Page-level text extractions
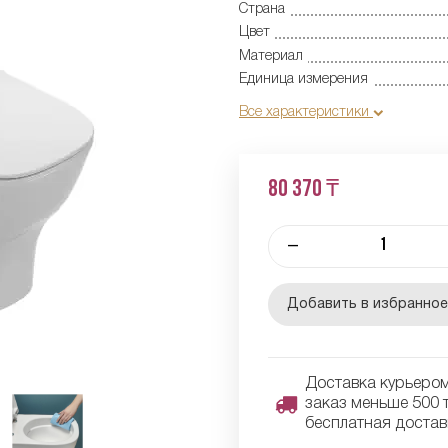
Страна
Цвет
Материал
Единица измерения
Все характеристики
80 370 ₸
–
Добавить в избранно
Доставка курьером 
заказ меньше 500 т
бесплатная достав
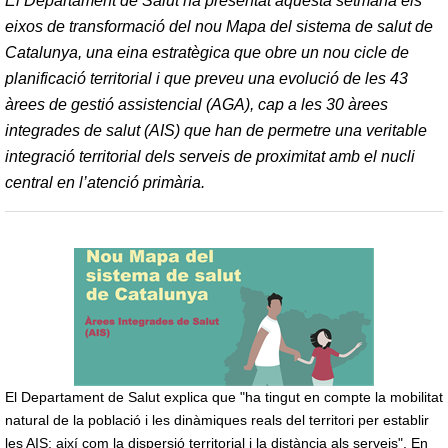
El Departament de Salut ha presentat aquesta setmana els
eixos de transformació del nou Mapa del sistema de salut de
Catalunya, una eina estratègica que obre un nou cicle de
planificació territorial i que preveu una evolució de les 43
àrees de gestió assistencial (AGA), cap a les 30 àrees
integrades de salut (AIS) que han de permetre una veritable
integració territorial dels serveis de proximitat amb el nucli
central en l’atenció primària.
El Departament de Salut explica que "ha tingut en compte la mobilitat
natural de la població i les dinàmiques reals del territori per establir
les AIS; així com la dispersió territorial i la distància als serveis". En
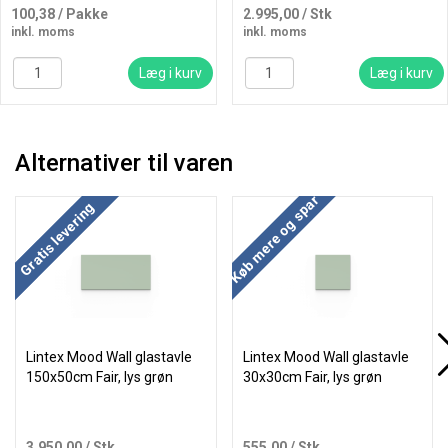
100,38
/ Pakke
2.995,00
/ Stk
inkl. moms
inkl. moms
Læg i kurv
Læg i kurv
Alternativer til varen
Køb mere og spar
Køb mere og spar
Gratis levering
Lintex Mood Wall glastavle
Lintex Mood Wall glastavle
150x50cm Fair, lys grøn
30x30cm Fair, lys grøn
3.950,00
/ Stk
555,00
/ Stk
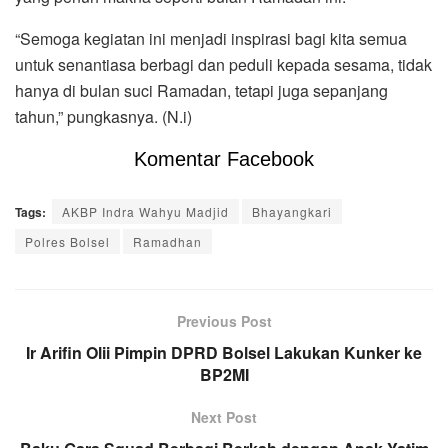
“Semoga kegiatan ini menjadi inspirasi bagi kita semua
untuk senantiasa berbagi dan peduli kepada sesama, tidak
hanya di bulan suci Ramadan, tetapi juga sepanjang
tahun,” pungkasnya. (N.i)
Komentar Facebook
Tags:
AKBP Indra Wahyu Madjid
Bhayangkari
Polres Bolsel
Ramadhan
Previous Post
Ir Arifin Olii Pimpin DPRD Bolsel Lakukan Kunker ke
BP2MI
Next Post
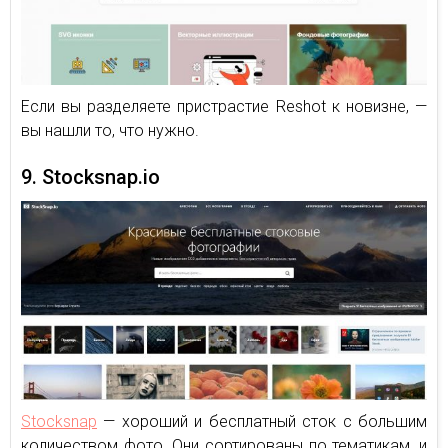
Если вы разделяете пристрастие Reshot к новизне, —
вы нашли то, что нужно.
9. Stocksnap.io
Stocksnap
— хороший и бесплатный сток с большим
количеством фото. Они сортированы по тематикам, и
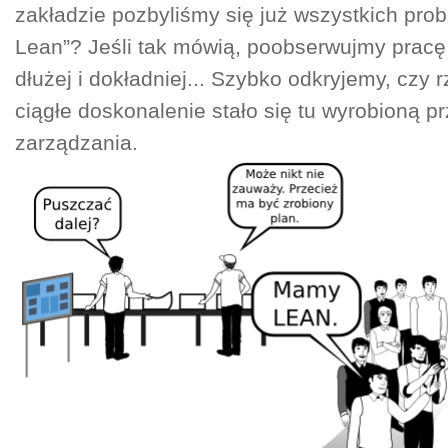
zakładzie pozbyliśmy się już wszystkich pro
Lean”? Jeśli tak mówią, poobserwujmy pracę
dłużej i dokładniej... Szybko odkryjemy, czy 
ciągłe doskonalenie stało się tu wyrobioną pr
zarządzania.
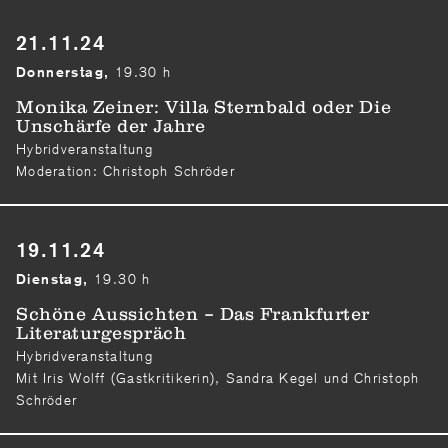
21.11.24
19.30 h
Donnerstag,
Monika Zeiner: Villa Sternbald oder Die
Unschärfe der Jahre
Hybridveranstaltung
Moderation: Christoph Schröder
19.11.24
19.30 h
Dienstag,
Schöne Aussichten – Das Frankfurter
Literaturgespräch
Hybridveranstaltung
Mit Iris Wolff (Gastkritikerin), Sandra Kegel und Christoph
Schröder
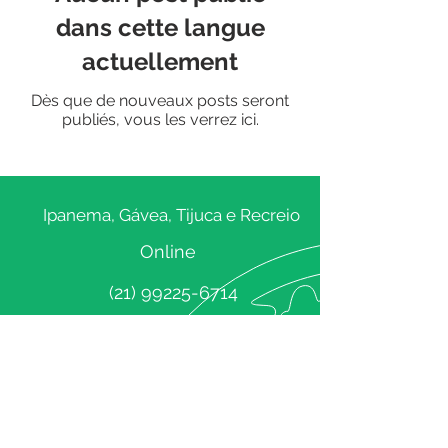
dans cette langue
actuellement
Dès que de nouveaux posts seront
publiés, vous les verrez ici.
Ipanema, Gávea, Tijuca e Recreio
Online
(21) 99225-6714
Clique e fale conosco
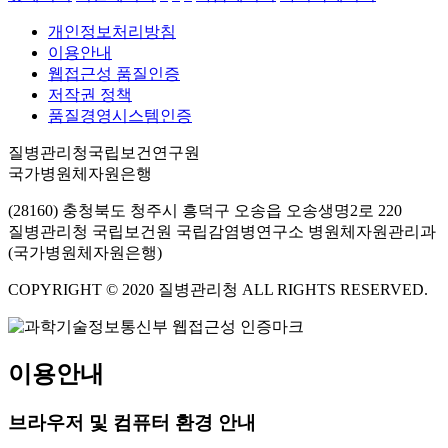
개인정보처리방침
이용안내
웹접근성 품질인증
저작권 정책
품질경영시스템인증
질병관리청국립보건연구원
국가병원체자원은행
(28160) 충청북도 청주시 흥덕구 오송읍 오송생명2로 220
질병관리청 국립보건원 국립감염병연구소 병원체자원관리과
(국가병원체자원은행)
COPYRIGHT © 2020 질병관리청 ALL RIGHTS RESERVED.
이용안내
브라우저 및 컴퓨터 환경 안내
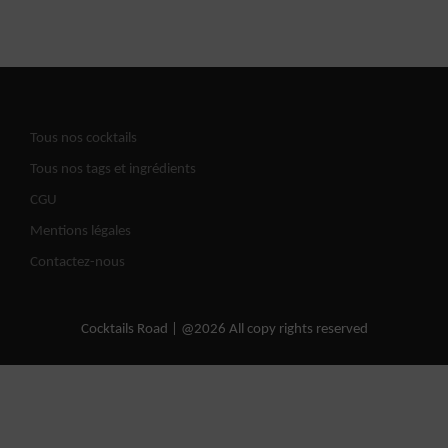
Tous nos cocktails
Tous nos tags et ingrédients
CGU
Mentions légales
Contactez-nous
Cocktails Road | @2026 All copy rights reserved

How to complete this task> The lines that contain the word "Departament" are wanted; copy each of them from the records.

Exercise response>
El Departament de Salut ha presentat aquesta setmana els
El Departament de Salut explica que "ha tingut en compte la mobilitat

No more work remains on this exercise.